## Code skeleton example for PriorLabs Fine-Tuning Program

In [1]:
from __future__ import annotations

from abc import ABC, abstractmethod
from typing import Callable, Dict, List, Tuple
import warnings

import numpy as np
import xgboost as xgb

In [2]:
from src.utils import  benchmark_datasets

#### 🧪  Minimal Example Implementation (synthetic data)

In [None]:
# Implement your own
from src.data_processing.custom_datamodule import ExampleDataModule

#### 🚀  Quick sanity check: classification

In [4]:
dm = ExampleDataModule()
X_train_list, y_train_list = dm.test_datasets()

model = xgb.XGBClassifier(
    eval_metric="logloss", random_state=42, n_estimators=200,
)

scores = benchmark_datasets(model, X_train_list, y_train_list)
print("Mean scores across synthetic datasets:")
for name, val in scores.items():
    print(f"  {name:8s}: {val:.4f}")

Datasets:   0%|          | 0/3 [00:00<?, ?it/s]

Datasets: 100%|██████████| 3/3 [00:02<00:00,  1.47it/s]

Mean scores across synthetic datasets:
  MetricType.ACCURACY: 0.8397
  MetricType.ROC_AUC: 0.9262
  MetricType.F1: 0.8396
  MetricType.LOG_LOSS: 0.4956





#### 🚀  Quick sanity check: regression

In [5]:
dm = ExampleDataModule()
X_train_list, y_train_list = dm.test_datasets()
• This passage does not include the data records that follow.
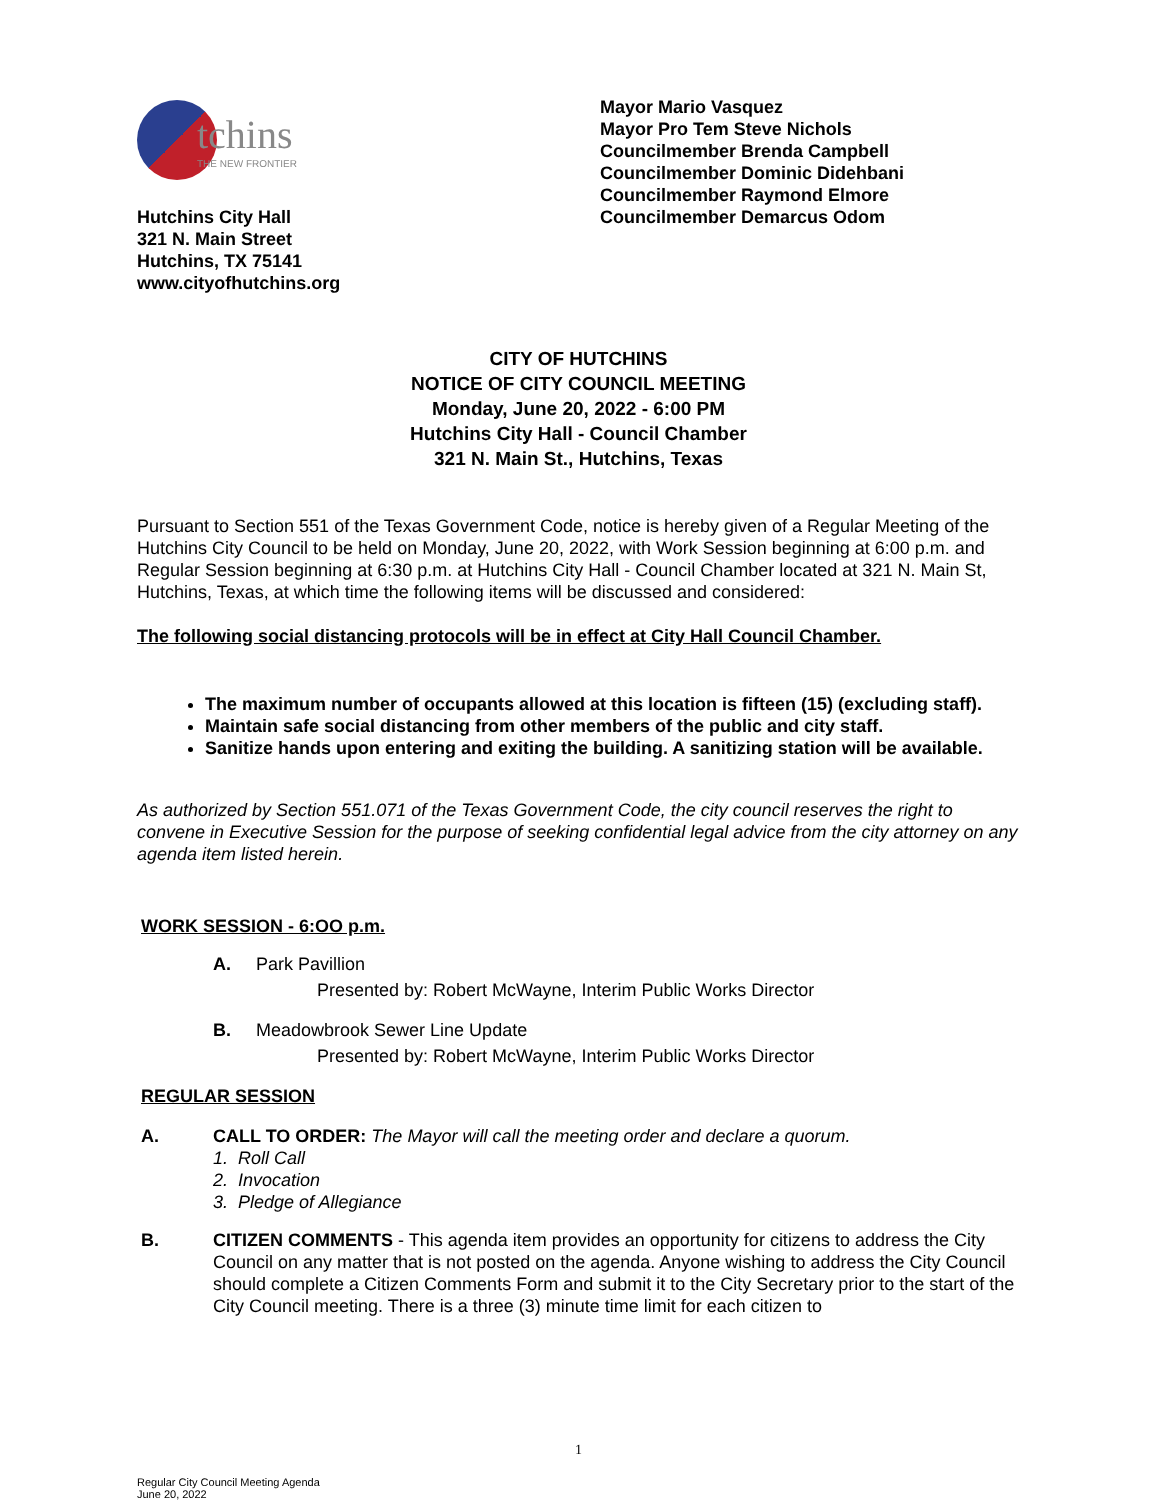tchins
THE NEW FRONTIER
Hutchins City Hall
321 N. Main Street
Hutchins, TX 75141
www.cityofhutchins.org
Mayor Mario Vasquez
Mayor Pro Tem Steve Nichols
Councilmember Brenda Campbell
Councilmember Dominic Didehbani
Councilmember Raymond Elmore
Councilmember Demarcus Odom
CITY OF HUTCHINS
NOTICE OF CITY COUNCIL MEETING
Monday, June 20, 2022 - 6:00 PM
Hutchins City Hall - Council Chamber
321 N. Main St., Hutchins, Texas
Pursuant to Section 551 of the Texas Government Code, notice is hereby given of a Regular Meeting of the Hutchins City Council to be held on Monday, June 20, 2022, with Work Session beginning at 6:00 p.m. and Regular Session beginning at 6:30 p.m. at Hutchins City Hall - Council Chamber located at 321 N. Main St, Hutchins, Texas, at which time the following items will be discussed and considered:
The following social distancing protocols will be in effect at City Hall Council Chamber.
The maximum number of occupants allowed at this location is fifteen (15) (excluding staff).
Maintain safe social distancing from other members of the public and city staff.
Sanitize hands upon entering and exiting the building. A sanitizing station will be available.
As authorized by Section 551.071 of the Texas Government Code, the city council reserves the right to convene in Executive Session for the purpose of seeking confidential legal advice from the city attorney on any agenda item listed herein.
WORK SESSION - 6:OO p.m.
A. Park Pavillion
Presented by: Robert McWayne, Interim Public Works Director
B. Meadowbrook Sewer Line Update
Presented by: Robert McWayne, Interim Public Works Director
REGULAR SESSION
A. CALL TO ORDER: The Mayor will call the meeting order and declare a quorum.
1. Roll Call
2. Invocation
3. Pledge of Allegiance
B. CITIZEN COMMENTS - This agenda item provides an opportunity for citizens to address the City Council on any matter that is not posted on the agenda. Anyone wishing to address the City Council should complete a Citizen Comments Form and submit it to the City Secretary prior to the start of the City Council meeting. There is a three (3) minute time limit for each citizen to
1
Regular City Council Meeting Agenda
June 20, 2022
model = xgb.XGBRFRegressor(
    eval_metric="logloss", random_state=42, n_estimators=200,
)

scores = benchmark_datasets(model, X_train_list, y_train_list)
print("Mean scores across synthetic datasets:")
for name, val in scores.items():
    print(f"  {name:8s}: {val:.4f}")

Datasets:  67%|██████▋   | 2/3 [00:01<00:00,  1.12it/s]

Datasets: 100%|██████████| 3/3 [00:02<00:00,  1.14it/s]

Mean scores across synthetic datasets:
  MetricType.RMSE: 0.3216
  MetricType.MSE: 0.1034
  MetricType.MAE: 0.2088